Here is a very quick summary:

  • Khiron: international vertically integrated, rapidly growing, multi-country cannabis company with significant growth prospects operating out of Colombia. KHRN’s main strength are its people led by Alvaro Torres, CEO and Chris Naprawa, President.

  • 1933 Industries: has cannabis and hemp based assets operating out of Nevada. Management is the key in my opinion with Brayden Sutton, Chair, Chris Rebentisch, CEO and Ester Vigil, President heading up a strong group.

  • Cannabis Growth Opportunity: a cannabis investment company with both public (60%) and private (40%) holdings which trades at a 45% discount to Net Asset Value ($3.27). I think this discount is far too wide especially at a time when private companies are adding to the overall return.

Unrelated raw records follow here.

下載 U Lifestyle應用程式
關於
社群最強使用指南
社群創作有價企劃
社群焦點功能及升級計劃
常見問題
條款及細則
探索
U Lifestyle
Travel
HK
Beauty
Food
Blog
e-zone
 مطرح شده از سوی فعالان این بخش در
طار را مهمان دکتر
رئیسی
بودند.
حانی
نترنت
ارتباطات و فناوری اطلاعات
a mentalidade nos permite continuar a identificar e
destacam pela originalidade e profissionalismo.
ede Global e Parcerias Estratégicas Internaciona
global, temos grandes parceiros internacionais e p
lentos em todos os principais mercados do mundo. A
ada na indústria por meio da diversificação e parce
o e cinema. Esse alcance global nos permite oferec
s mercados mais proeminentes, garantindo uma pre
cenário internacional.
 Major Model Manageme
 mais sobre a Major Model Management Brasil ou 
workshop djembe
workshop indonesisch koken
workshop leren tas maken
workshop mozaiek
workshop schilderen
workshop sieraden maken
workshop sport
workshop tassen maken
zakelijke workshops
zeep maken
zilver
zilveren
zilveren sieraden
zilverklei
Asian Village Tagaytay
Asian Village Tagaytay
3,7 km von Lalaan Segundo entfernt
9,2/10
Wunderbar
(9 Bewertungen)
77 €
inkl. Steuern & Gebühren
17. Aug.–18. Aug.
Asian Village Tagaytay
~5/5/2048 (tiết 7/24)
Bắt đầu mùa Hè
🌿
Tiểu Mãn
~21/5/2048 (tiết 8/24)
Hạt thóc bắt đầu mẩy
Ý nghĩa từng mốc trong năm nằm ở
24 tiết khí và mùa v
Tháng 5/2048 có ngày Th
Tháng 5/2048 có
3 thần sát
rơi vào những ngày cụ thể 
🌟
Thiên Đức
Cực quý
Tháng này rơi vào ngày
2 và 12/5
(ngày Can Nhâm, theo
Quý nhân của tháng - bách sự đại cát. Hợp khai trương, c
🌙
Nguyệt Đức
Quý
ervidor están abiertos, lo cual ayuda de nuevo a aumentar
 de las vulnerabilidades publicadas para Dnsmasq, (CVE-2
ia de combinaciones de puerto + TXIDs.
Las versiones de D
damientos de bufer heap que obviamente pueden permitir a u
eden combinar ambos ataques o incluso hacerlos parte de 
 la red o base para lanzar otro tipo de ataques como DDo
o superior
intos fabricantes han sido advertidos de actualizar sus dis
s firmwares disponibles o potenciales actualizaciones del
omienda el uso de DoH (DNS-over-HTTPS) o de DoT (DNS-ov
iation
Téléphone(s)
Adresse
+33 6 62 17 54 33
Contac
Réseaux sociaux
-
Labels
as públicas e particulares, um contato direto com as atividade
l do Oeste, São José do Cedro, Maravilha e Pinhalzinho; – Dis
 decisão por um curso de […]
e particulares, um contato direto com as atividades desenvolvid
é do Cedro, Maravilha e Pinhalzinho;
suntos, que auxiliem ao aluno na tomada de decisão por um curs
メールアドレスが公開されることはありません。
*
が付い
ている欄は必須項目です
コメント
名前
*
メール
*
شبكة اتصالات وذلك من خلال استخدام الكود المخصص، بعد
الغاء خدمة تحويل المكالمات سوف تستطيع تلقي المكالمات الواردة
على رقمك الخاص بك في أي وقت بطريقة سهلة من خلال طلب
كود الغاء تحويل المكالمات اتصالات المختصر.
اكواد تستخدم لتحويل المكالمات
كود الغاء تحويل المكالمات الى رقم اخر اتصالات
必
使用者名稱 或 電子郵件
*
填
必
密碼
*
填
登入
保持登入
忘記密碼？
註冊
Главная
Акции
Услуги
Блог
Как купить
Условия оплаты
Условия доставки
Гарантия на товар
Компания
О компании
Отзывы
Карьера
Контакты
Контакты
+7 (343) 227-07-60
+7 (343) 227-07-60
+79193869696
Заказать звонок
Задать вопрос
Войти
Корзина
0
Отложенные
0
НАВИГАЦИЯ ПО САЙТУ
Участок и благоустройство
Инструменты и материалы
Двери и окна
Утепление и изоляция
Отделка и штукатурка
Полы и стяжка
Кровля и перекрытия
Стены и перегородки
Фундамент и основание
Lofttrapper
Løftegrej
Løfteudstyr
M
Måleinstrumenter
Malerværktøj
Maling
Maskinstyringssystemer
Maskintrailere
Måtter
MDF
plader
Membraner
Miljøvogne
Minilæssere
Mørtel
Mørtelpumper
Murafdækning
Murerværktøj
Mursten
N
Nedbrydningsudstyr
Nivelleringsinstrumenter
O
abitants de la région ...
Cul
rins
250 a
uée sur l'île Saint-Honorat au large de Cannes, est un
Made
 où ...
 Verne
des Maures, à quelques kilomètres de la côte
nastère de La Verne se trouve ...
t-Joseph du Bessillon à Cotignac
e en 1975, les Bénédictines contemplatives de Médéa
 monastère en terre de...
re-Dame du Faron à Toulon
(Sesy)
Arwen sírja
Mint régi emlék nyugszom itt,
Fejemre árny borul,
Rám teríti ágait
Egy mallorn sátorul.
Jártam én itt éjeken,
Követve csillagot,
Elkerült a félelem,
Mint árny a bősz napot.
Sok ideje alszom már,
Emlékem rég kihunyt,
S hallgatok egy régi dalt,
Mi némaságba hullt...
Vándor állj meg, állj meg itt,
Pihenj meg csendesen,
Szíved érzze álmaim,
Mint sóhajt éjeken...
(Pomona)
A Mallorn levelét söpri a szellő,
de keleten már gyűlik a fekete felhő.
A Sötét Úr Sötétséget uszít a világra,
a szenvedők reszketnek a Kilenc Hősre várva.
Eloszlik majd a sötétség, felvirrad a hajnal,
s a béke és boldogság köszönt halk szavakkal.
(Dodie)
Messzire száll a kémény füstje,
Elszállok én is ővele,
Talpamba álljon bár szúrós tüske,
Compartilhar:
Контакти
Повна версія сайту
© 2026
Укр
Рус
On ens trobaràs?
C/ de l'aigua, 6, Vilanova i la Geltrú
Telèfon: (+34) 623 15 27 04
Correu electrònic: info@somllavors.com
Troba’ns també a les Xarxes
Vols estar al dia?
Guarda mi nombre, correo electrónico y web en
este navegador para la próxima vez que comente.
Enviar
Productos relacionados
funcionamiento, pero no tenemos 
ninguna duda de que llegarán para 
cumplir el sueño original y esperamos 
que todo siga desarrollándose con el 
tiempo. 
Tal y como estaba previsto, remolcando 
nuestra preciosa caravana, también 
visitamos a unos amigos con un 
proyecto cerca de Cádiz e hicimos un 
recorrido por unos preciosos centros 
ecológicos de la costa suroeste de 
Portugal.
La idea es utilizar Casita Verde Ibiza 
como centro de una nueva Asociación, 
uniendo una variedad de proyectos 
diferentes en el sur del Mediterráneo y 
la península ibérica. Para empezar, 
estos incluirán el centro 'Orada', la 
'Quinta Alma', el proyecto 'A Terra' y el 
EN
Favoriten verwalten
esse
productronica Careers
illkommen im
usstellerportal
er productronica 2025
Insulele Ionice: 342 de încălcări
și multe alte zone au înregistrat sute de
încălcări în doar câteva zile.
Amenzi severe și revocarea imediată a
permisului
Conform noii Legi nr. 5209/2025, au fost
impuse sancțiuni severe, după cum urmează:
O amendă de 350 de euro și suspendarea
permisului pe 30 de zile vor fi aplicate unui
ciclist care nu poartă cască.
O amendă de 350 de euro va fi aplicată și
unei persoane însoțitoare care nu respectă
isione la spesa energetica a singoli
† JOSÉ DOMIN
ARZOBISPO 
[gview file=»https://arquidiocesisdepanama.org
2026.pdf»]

  • Canopy Growth: the largest cannabis company in the world with a strong partner in Constellation Brands, should be a core holding in every cannabis portfolio.

  • Lexaria Bio: owns a patented technology to increase speed and amount of molecules entering the bloodstream and brain. LXX is currently in a research project funded by Altria (NYSE: MO), the largest tobacco company in the U.S. giving it extraordinary growth potential. Similar prospects exist in cannabis, vitamins and nonsteroidal, anti-inflammatory drugs such as aspirin and ibuprofen.

  • Sunniva: has emerged as a company in a leading position in the California market. The next year will be an exciting period as sales from cannabis-based branded products are expected to be in the US $55 to $60 million and their state of the art grow facility begins production.

Conclusion: although I have answered the question with reference to specific companies as requested, the general case also applies. When market trends develop, most stocks are carried along for the ride. When the cannabis stocks decline over a six month period as they have since January 2019, the one thing investors need to determine is whether something fundamentally has changed with a company you invested in. That is why I am going through a company by company detailed review of the companies I have talked about here. If there are no basic changes and the business has progressed, then selling is probably the worst thing you can do. Retaining the position is likely a good thing to do and if it fits your needs and financial position, you can consider adding to the position. Hope that helps.